Going down the data below, set down exactly the line with "f. Report from" and each line after it through the line with "h. Report from"; no other lines.

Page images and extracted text
==========

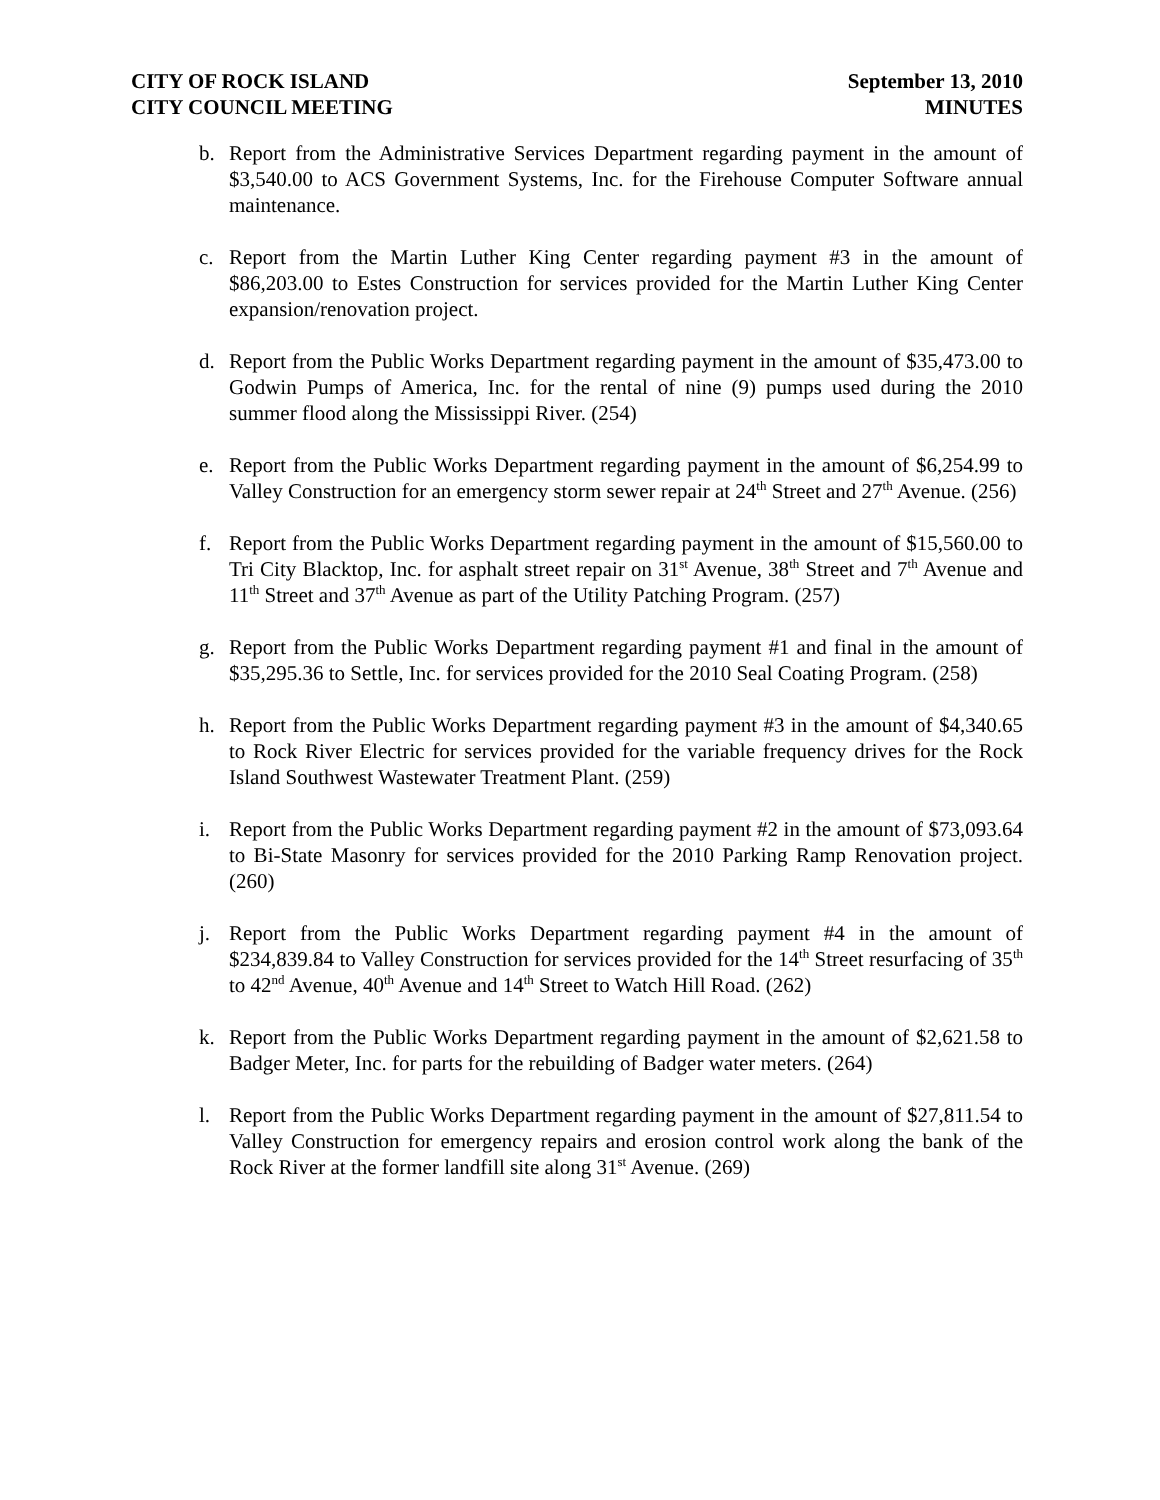CITY OF ROCK ISLAND
CITY COUNCIL MEETING
September 13, 2010
MINUTES
b. Report from the Administrative Services Department regarding payment in the amount of $3,540.00 to ACS Government Systems, Inc. for the Firehouse Computer Software annual maintenance.
c. Report from the Martin Luther King Center regarding payment #3 in the amount of $86,203.00 to Estes Construction for services provided for the Martin Luther King Center expansion/renovation project.
d. Report from the Public Works Department regarding payment in the amount of $35,473.00 to Godwin Pumps of America, Inc. for the rental of nine (9) pumps used during the 2010 summer flood along the Mississippi River. (254)
e. Report from the Public Works Department regarding payment in the amount of $6,254.99 to Valley Construction for an emergency storm sewer repair at 24<sup>th</sup> Street and 27<sup>th</sup> Avenue. (256)
f. Report from the Public Works Department regarding payment in the amount of $15,560.00 to Tri City Blacktop, Inc. for asphalt street repair on 31<sup>st</sup> Avenue, 38<sup>th</sup> Street and 7<sup>th</sup> Avenue and 11<sup>th</sup> Street and 37<sup>th</sup> Avenue as part of the Utility Patching Program. (257)
g. Report from the Public Works Department regarding payment #1 and final in the amount of $35,295.36 to Settle, Inc. for services provided for the 2010 Seal Coating Program. (258)
h. Report from the Public Works Department regarding payment #3 in the amount of $4,340.65 to Rock River Electric for services provided for the variable frequency drives for the Rock Island Southwest Wastewater Treatment Plant. (259)
i. Report from the Public Works Department regarding payment #2 in the amount of $73,093.64 to Bi-State Masonry for services provided for the 2010 Parking Ramp Renovation project. (260)
j. Report from the Public Works Department regarding payment #4 in the amount of $234,839.84 to Valley Construction for services provided for the 14<sup>th</sup> Street resurfacing of 35<sup>th</sup> to 42<sup>nd</sup> Avenue, 40<sup>th</sup> Avenue and 14<sup>th</sup> Street to Watch Hill Road. (262)
k. Report from the Public Works Department regarding payment in the amount of $2,621.58 to Badger Meter, Inc. for parts for the rebuilding of Badger water meters. (264)
l. Report from the Public Works Department regarding payment in the amount of $27,811.54 to Valley Construction for emergency repairs and erosion control work along the bank of the Rock River at the former landfill site along 31<sup>st</sup> Avenue. (269)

==========

**Reply to the exercise:**
f. Report from the Public Works Department regarding payment in the amount of $15,560.00 to Tri City Blacktop, Inc. for asphalt street repair on 31<sup>st</sup> Avenue, 38<sup>th</sup> Street and 7<sup>th</sup> Avenue and 11<sup>th</sup> Street and 37<sup>th</sup> Avenue as part of the Utility Patching Program. (257)
g. Report from the Public Works Department regarding payment #1 and final in the amount of $35,295.36 to Settle, Inc. for services provided for the 2010 Seal Coating Program. (258)
h. Report from the Public Works Department regarding payment #3 in the amount of $4,340.65 to Rock River Electric for services provided for the variable frequency drives for the Rock Island Southwest Wastewater Treatment Plant. (259)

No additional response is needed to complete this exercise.